Mubadalah.id – Fakta-fakta sejarah awal peradaban Islam menunjukkan secara pasti betapa banyak perempuan yang menjadi ulama dengan kapasitas intelektual yang relatif sama. Bahkan di antara mereka justru mengungguli kapasitas intelektual, moral dan spiritual ulama laki-laki.
Fakta ini dengan sendirinya menggugat anggapan umum bahwa akal perempuan secara kodrat, takdir, natural, fitrah, atau apapun namanyalebih rendah dari akal laki-laki.
Jumlah ulama perempuan yang lebih sedikit dari ulama laki-laki bukan sesuatu yang esensial.
Satu atau dua orang perempuan ulama saja sudah cukup membuktikan bahwa mereka pada hakikatnya memiliki potensi dan kualitas, intelektual, moral dan spiritual. Bahkan power fisik (tenaga), yang tidak selalu lebih lemah atau lebih rendah dari laki-laki.
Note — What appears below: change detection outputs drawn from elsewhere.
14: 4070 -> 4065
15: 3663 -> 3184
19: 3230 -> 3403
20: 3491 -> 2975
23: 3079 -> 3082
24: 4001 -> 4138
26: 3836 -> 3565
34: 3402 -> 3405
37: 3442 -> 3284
Isu krusial selama ini terletak pada individu, masyarakat, budaya, politik, instrumen hukum dan pandangan agama. Serta kebijakan lain yang tidak memberi ruang dan akses yang sama untuk laki-laki dan perempuan.
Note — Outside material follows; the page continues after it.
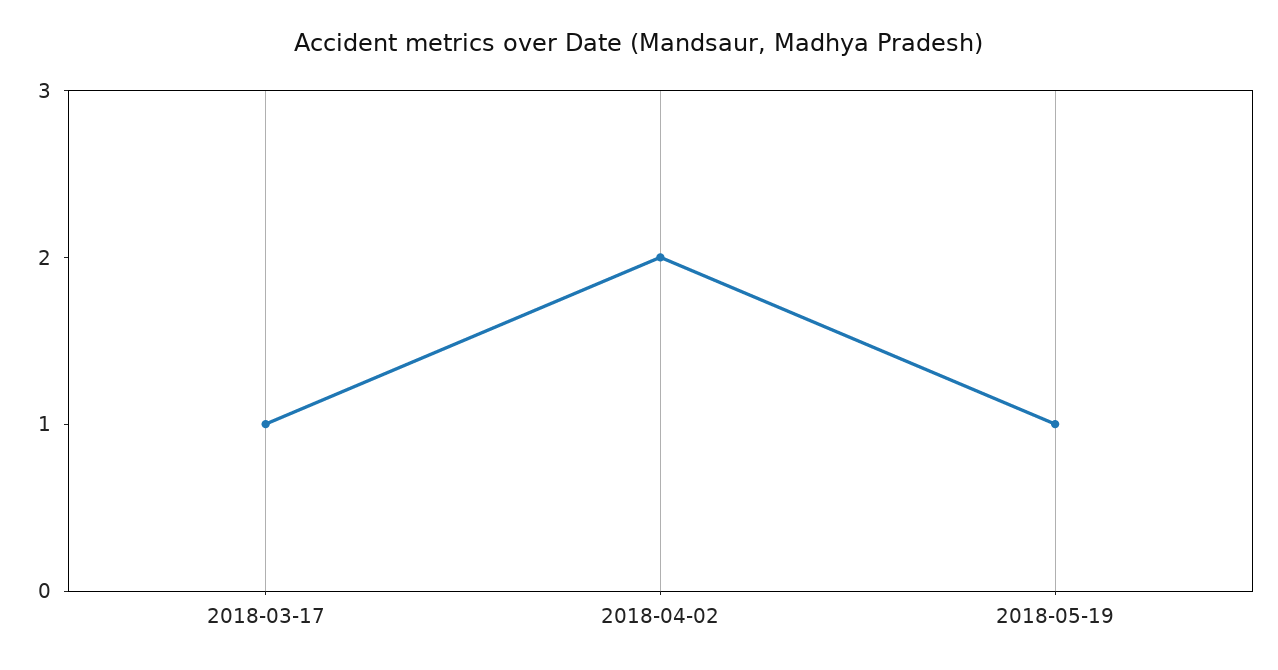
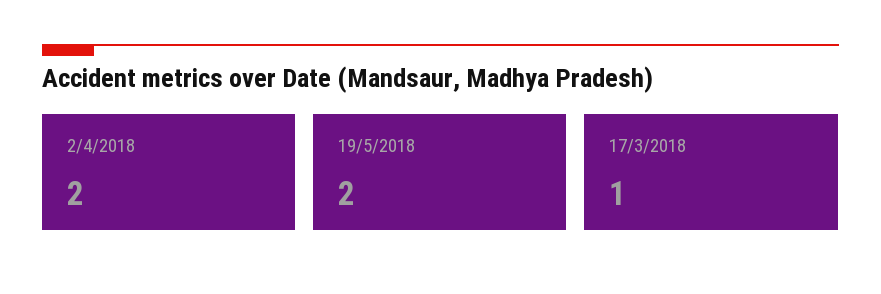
2018-05-19: 1 -> 2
Para ulama perempuan yang sebagian sudah kita sebut di atas, dalam sejarahnya telah mengambil peran sebagai tokoh agama, dan sarjana ilmu pengetahuan. Kemudian menjadi tokoh moral yang terpuji dan sumber inspirasi spiritual bagi gagasan kemanusiaan.
Mereka memainkan peran-peran yang tidak hanya dari (dan, dalam) ruang domestik (rumah), melainkan juga terlibat langsung dalam ruang publik.
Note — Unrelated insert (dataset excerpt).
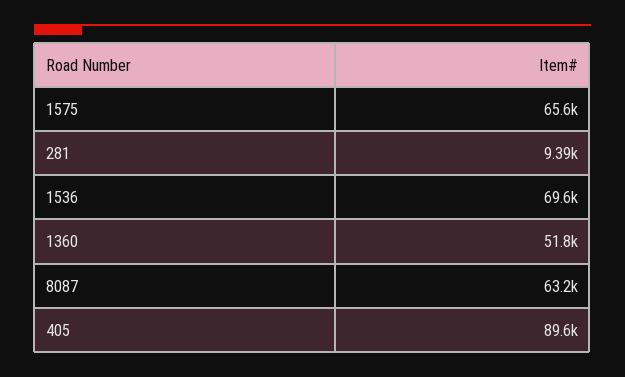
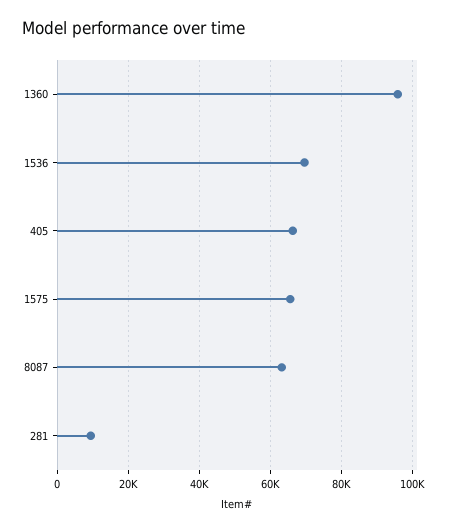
1360: 51800 -> 96000
405: 89600 -> 66000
Kehadiran mereka di ruang publik bersama laki-laki tidak pernah dipersoalkan, tidak pernah menjadi sumber kesialan atau malapetaka sosial.
Bahkan mereka membuktikan kemampuannya bekerjasama dengan ulama laki-laki dalam dan untuk membangun peradaban Islam yang besar.*
*Sumber: tulisan KH. Husein Muhammad dalam buku Ijtihad Kyai Husein, Upaya Membangun Keadilan Gender.